或許到了那時,她付出的所有努力,才不會被人輕易抹去。
另一邊龔知府誠惶誠恐,又感恩戴德地跟在太子身後,太子不開口,他就一句話都不敢說。
一路回到龔府,卻見門口候著一個獄卒,正滿臉焦急地來回打轉。
在看到太子和龔知府那一刻,他像是遇見了救星,連滾帶爬跑了過來,湊到龔知府耳邊道:「知府,不好了,昨天不止活下了一個李立,還有一個郭康,郭康和您親隨的表兄一起失蹤了。」
龔知府一時氣急攻心,狠狠甩了獄卒一個耳光,他聲音打著顫,腿也打著顫:「為何不早點兒來報?」
那獄卒道:「小的也是剛接到消息。」
方內侍聽到這話,當即尖聲罵道:「在大堂上缺個死屍你都沒發現嗎?」
龔知府覺得自己的心跳到了嗓子眼兒,回頭一看,太子那張魅惑精緻的臉,氤氳著一場暴風雨。
第225章 虞大人這是對孤心有不滿?
整個江州,龔知府能調動的人全部出動,就為尋找丟失的郭康,和龔知府身邊親隨的表兄。
可郭康一家子和那人就像是憑空消失一般,遍尋不到。
龔知府身邊的親隨悄無聲息死去,然而這遠遠不夠。
龔知府這幾天可謂杯弓蛇影,一點兒風吹草動,就覺得是朝廷派下官兵來抓他了。
太子得到人憑空消失的結果時,方內侍正半蹲在地上替他按腿。
面對龔知府這個成事不足敗事有餘的玩意兒,太子沒幾分耐心,只是問道:「虞安和這兩天在做什麼?」
龔知府臉色又苦了幾分:「在招攬鹽商,要他們跟向家學習海藻鹽的製鹽法,並且似乎有意壓低鹽價。」
太子低低笑出了聲:「控制鹽價?兩百文一斗的海藻鹽,還不夠她吃的嗎?」
龔知府道:「太子殿下說的是,二百文一斗已經夠低了,再這麼容她折騰下去,江南鹽政只怕要崩散。」
經過大批鹽官下獄,又有十幾個鹽官,橫死獄中,近來江南風聲鶴唳,鹽官們人人自危。
虞安歌動作很快,背後又有姜欽差撐著,開始對鹽政大刀闊斧改革。
龔知府自身難保,鹽官們不敢在這個風頭惹事,鹽商垂涎於向家的海藻鹽,擔心向家一家獨大,現在虞安歌和向家主動遞出橄欖枝,他們暫時拋卻利益,紛紛前來分一杯羹。
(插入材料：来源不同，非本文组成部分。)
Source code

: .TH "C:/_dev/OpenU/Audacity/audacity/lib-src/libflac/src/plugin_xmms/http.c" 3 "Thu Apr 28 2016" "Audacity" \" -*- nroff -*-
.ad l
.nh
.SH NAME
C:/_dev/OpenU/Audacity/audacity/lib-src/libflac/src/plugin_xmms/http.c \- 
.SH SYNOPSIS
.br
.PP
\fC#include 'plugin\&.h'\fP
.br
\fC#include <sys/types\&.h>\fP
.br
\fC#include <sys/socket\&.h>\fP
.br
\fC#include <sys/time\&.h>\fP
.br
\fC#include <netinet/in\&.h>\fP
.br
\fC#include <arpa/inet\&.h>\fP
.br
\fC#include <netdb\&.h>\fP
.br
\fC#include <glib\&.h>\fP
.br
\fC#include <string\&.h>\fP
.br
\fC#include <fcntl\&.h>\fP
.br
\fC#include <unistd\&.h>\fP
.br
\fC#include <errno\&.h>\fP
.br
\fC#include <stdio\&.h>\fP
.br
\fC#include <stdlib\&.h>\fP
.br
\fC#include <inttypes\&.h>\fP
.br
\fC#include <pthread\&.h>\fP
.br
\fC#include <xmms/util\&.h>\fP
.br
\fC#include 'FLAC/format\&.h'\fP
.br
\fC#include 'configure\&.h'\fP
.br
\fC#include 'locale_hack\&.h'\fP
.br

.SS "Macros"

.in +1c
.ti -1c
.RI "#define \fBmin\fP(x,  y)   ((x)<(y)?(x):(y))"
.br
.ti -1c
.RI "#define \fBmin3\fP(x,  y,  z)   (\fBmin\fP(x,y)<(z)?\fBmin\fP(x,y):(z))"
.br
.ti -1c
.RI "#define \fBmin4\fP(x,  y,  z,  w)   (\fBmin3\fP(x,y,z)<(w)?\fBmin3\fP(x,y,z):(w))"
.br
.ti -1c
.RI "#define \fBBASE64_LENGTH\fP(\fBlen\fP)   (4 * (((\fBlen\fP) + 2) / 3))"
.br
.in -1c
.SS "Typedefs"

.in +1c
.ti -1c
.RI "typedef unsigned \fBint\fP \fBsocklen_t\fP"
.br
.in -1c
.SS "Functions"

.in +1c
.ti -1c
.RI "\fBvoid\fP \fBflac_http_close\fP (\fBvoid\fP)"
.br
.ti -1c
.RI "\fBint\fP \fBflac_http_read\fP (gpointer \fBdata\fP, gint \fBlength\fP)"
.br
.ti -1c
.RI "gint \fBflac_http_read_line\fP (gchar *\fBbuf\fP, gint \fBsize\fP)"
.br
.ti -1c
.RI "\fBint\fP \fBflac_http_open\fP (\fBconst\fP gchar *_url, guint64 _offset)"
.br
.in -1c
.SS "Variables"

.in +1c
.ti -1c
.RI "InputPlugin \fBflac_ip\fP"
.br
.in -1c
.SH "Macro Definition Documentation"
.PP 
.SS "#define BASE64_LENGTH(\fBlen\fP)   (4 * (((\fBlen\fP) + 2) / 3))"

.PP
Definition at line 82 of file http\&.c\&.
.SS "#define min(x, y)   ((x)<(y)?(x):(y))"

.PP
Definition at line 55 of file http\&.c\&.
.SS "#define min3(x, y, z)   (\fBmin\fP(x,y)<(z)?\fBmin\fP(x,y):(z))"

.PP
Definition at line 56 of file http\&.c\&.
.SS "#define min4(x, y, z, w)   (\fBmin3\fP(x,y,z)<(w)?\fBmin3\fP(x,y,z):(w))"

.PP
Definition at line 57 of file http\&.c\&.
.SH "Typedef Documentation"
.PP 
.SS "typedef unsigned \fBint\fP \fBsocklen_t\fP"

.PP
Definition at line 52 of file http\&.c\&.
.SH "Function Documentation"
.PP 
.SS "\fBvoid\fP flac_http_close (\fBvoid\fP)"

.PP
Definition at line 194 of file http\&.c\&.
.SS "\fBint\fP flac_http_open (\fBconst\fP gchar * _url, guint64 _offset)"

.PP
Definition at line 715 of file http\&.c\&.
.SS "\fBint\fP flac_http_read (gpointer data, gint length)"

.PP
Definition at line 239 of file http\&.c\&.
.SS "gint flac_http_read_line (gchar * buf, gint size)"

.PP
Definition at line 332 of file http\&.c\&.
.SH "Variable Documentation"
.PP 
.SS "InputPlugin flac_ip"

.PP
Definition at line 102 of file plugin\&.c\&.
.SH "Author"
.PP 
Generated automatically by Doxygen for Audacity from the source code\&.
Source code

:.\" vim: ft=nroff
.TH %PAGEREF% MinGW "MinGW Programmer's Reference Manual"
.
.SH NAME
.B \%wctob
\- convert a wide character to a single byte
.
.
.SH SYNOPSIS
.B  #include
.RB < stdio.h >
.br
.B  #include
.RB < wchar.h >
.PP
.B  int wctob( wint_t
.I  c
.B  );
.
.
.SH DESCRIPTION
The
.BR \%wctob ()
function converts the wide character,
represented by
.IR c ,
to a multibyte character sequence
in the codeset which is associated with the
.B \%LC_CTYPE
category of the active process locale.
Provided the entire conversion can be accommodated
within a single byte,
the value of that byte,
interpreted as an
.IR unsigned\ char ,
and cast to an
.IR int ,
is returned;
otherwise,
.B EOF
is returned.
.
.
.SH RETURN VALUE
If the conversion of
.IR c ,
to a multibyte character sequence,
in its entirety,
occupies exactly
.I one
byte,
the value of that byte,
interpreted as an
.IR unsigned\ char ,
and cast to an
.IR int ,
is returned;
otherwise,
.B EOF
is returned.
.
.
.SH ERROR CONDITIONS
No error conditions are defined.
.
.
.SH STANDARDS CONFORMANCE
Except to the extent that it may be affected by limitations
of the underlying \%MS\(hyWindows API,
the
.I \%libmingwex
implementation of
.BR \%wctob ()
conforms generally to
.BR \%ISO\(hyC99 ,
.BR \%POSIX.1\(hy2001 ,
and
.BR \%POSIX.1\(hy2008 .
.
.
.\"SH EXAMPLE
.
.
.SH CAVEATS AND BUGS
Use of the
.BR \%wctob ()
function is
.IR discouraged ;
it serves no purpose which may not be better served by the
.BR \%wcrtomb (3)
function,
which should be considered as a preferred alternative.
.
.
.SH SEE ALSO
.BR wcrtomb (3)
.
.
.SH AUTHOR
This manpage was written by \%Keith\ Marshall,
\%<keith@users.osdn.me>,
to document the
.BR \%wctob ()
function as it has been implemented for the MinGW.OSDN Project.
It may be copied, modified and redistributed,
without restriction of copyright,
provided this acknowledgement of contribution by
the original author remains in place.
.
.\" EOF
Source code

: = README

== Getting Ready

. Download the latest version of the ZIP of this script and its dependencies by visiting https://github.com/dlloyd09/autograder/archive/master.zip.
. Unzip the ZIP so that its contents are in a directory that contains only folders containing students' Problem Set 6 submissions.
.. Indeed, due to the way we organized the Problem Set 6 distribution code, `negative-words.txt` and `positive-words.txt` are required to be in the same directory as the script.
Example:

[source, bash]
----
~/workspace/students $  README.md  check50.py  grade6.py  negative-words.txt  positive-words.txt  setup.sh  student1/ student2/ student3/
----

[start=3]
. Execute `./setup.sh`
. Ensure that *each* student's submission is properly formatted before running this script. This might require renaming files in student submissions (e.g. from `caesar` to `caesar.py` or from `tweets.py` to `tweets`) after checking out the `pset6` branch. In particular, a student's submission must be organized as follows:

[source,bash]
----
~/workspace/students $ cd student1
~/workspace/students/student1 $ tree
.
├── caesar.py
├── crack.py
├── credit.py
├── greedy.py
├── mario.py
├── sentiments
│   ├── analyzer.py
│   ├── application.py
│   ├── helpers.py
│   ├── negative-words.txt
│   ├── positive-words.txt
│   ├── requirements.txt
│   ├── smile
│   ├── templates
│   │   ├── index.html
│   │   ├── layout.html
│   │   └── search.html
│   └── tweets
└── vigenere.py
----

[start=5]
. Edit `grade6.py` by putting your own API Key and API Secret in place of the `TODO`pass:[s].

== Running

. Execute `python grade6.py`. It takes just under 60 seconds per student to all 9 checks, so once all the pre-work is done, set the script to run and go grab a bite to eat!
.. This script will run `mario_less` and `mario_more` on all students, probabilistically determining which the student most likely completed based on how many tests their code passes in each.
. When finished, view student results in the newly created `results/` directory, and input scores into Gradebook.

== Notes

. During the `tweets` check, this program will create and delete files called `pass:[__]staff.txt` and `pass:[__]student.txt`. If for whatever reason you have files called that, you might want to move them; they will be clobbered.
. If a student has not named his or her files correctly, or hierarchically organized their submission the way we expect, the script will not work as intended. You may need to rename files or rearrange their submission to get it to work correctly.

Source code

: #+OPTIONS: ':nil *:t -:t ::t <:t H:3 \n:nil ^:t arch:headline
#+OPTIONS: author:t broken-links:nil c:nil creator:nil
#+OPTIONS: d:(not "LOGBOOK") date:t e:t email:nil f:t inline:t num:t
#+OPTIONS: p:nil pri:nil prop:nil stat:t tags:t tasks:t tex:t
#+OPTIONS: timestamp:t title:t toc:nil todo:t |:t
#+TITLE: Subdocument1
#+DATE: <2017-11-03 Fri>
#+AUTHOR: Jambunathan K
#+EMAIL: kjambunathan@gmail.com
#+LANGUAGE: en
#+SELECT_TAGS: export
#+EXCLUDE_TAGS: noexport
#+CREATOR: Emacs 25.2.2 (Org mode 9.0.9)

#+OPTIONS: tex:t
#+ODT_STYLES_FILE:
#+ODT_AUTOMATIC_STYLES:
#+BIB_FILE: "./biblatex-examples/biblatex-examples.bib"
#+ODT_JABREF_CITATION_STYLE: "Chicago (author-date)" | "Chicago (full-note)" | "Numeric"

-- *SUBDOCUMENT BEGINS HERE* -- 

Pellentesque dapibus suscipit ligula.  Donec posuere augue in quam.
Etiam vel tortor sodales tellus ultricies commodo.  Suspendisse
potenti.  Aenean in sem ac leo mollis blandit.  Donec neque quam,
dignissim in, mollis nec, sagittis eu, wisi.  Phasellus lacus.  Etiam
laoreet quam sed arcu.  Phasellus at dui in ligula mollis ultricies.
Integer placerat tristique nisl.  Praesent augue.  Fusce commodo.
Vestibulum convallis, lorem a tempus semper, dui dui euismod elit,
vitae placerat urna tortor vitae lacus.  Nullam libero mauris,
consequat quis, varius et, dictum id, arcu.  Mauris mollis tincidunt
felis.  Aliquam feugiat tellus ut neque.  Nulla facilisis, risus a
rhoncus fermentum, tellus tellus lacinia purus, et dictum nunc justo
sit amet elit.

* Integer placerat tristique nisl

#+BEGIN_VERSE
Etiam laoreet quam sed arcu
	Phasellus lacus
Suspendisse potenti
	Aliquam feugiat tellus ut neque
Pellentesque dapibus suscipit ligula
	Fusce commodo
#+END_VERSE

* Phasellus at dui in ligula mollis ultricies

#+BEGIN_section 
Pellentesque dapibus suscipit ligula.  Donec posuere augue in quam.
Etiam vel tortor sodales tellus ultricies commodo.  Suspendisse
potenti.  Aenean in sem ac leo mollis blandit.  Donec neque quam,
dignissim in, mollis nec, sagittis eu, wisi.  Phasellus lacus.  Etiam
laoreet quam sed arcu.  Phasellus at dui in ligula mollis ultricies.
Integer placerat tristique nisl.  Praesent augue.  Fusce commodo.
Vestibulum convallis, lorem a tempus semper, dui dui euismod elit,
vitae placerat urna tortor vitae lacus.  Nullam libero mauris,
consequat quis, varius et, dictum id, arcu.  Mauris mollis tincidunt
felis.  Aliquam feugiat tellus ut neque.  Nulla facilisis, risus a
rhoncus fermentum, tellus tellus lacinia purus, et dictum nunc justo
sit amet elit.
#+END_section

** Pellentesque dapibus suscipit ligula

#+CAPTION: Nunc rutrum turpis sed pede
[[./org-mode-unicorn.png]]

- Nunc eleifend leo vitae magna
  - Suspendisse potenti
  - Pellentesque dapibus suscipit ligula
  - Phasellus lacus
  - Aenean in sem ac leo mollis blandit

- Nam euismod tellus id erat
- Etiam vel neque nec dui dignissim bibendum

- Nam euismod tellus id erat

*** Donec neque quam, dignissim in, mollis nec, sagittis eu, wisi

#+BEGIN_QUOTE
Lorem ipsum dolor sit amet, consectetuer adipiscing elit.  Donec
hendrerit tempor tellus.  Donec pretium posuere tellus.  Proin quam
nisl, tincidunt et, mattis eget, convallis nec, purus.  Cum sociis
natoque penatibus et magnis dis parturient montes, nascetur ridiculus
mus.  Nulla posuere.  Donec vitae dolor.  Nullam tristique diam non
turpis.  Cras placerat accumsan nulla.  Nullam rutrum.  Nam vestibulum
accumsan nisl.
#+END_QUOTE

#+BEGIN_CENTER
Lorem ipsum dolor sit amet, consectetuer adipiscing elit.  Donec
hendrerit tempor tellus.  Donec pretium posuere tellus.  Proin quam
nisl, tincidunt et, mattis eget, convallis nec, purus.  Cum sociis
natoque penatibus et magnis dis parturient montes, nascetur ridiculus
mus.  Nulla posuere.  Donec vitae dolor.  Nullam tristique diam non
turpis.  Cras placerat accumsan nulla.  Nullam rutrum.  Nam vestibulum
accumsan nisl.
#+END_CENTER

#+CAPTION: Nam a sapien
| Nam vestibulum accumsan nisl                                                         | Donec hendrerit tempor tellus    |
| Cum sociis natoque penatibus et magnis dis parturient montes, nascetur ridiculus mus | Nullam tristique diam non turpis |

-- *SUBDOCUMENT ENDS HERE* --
見太子不說話,龔知府繼續道:「鹽稅都是每年定好的,上奏朝廷允准。今年虞大人非要攪動這灘水。時間一到,她拍拍屁股走人,留下一堆混亂的帳目,於商於官,皆是麻煩。太子殿下,這事欽差大人不懂,放任她胡鬧,您可不能不管啊。」